City of Edwardsville v. Illinois Bell Telephone Co.

142 N.E. 197, 310 Ill. 618
CourtIllinois Supreme Court
DecidedDecember 19, 1923
DocketNo. 15698
StatusPublished
Cited by9 cases

This text of 142 N.E. 197 (City of Edwardsville v. Illinois Bell Telephone Co.) is published on Counsel Stack Legal Research, covering Illinois Supreme Court primary law. Counsel Stack provides free access to over 12 million legal documents including statutes, case law, regulations, and constitutions.

Bluebook
City of Edwardsville v. Illinois Bell Telephone Co., 142 N.E. 197, 310 Ill. 618 (Ill. 1923).

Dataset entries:
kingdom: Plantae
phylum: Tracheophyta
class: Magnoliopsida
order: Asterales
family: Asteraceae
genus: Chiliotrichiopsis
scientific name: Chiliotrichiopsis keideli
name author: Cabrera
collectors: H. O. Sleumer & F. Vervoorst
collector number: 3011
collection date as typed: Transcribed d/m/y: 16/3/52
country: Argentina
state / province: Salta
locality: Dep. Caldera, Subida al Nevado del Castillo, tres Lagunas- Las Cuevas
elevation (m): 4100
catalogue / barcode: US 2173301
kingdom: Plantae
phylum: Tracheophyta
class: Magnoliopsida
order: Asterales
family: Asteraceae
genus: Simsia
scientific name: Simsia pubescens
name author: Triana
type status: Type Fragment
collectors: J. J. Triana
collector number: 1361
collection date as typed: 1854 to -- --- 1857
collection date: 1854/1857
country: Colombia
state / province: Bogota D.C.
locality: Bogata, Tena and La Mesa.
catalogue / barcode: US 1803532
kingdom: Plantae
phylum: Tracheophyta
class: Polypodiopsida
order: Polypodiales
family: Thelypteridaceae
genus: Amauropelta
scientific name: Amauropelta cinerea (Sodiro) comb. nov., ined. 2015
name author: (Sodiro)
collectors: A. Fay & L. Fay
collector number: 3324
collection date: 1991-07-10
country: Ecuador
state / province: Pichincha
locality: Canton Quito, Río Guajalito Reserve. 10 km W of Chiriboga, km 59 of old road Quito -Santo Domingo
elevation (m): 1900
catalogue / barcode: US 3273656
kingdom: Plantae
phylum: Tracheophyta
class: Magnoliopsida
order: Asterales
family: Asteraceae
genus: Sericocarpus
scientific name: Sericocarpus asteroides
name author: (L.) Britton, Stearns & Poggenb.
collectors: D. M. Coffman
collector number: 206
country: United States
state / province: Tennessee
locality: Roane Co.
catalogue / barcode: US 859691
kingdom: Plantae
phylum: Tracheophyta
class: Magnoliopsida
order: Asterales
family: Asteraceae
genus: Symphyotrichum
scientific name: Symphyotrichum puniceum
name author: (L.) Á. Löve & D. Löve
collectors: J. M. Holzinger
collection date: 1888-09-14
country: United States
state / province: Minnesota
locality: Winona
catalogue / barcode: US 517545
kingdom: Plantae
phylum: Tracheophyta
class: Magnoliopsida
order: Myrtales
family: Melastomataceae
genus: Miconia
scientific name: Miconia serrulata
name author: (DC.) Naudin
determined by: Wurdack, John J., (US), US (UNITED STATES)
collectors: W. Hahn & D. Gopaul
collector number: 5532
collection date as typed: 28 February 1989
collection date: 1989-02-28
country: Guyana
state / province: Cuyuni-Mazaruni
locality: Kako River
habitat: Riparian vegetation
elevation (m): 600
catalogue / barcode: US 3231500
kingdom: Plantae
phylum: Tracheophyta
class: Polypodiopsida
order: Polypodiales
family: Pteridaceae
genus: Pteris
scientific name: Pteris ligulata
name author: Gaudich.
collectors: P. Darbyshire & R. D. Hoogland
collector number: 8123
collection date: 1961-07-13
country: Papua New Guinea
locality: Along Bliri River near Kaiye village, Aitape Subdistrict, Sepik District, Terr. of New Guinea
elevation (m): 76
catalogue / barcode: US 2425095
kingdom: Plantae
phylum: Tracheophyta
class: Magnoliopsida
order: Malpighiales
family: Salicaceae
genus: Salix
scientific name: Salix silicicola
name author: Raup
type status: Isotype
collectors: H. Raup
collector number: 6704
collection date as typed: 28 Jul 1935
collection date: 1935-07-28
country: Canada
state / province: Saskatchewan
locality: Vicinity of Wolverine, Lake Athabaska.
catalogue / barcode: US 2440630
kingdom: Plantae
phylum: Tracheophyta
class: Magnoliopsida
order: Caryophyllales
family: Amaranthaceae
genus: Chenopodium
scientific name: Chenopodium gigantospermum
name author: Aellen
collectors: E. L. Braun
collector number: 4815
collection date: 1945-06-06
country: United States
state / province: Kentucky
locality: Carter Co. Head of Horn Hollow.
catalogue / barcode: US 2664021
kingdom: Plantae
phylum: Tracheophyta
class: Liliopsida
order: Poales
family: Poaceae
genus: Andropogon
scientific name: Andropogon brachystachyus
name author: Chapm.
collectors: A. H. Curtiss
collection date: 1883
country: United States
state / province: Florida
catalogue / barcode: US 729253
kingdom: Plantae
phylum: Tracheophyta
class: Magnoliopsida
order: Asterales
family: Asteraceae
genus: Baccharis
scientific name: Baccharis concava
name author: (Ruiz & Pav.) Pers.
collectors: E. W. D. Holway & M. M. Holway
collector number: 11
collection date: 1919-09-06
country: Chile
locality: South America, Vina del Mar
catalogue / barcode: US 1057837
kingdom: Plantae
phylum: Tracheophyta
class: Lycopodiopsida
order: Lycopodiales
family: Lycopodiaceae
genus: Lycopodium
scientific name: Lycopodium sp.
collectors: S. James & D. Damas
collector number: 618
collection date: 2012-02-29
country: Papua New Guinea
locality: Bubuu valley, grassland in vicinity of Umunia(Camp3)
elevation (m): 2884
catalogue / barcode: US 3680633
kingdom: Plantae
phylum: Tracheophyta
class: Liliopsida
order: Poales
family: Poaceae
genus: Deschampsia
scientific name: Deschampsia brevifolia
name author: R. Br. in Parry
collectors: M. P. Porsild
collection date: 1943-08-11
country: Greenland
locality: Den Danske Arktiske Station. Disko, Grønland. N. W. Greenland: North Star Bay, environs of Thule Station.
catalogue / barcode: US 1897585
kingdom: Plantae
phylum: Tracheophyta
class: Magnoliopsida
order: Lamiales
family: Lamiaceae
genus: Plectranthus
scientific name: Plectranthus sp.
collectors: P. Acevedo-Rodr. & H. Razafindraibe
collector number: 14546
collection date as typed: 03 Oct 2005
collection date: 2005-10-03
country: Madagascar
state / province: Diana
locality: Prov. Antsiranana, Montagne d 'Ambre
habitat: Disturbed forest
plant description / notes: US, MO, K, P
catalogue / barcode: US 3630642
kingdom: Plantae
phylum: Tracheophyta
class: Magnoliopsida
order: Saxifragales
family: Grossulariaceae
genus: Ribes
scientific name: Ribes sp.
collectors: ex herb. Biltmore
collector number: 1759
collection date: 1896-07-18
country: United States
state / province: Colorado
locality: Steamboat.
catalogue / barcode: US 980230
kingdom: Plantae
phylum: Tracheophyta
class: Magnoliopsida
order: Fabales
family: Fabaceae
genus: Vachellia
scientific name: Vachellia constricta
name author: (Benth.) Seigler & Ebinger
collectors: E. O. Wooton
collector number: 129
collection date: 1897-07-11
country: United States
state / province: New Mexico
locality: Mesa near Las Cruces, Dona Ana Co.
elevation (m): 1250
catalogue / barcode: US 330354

• [What this exercise asks]:
1. Answer these questions from the page on City of Edwardsville v. Illinois Bell Telephone Co.:
(a) Which court decided the case?
(b) On what date was it decided?
(c) How many cases is it listed as cited by?
2. Extend the page on City of Edwardsville v. Illinois Bell Telephone Co. past its final line, the Bluebook citation.
The records have no connection to the text.

• [Solved problems]:
1.
(a) The Illinois Supreme Court.
(b) December 19, 1923.
(c) Nine cases.

2.
Opinion

Mr. Justice Dunn

delivered the opinion of the court:

'This is an appeal by the Illinois Bell Telephone Company from a decree of the circuit court of Madison county perpetually enjoining it from collecting in the city of Edwards-ville the advanced rates stated in rate schedule I. P. U. C. 1, or collecting a higher rate than was charged by it in the city prior to August 1, 1921, or from disconnecting telephones and discontinuing or interfering with telephone service in the city by reason of telephone subscribers refusing to pay higher rates than were charged prior to August 1, 1921, all unless and until the consent and approval of the Illinois Commerce Commission was procured for the charging and collecting of such .higher rates. The record presented the issue whether or not the rates prior to August 1, 1921, were confiscatory, and on account of the constitutional question thus raised the appeal was taken to that court.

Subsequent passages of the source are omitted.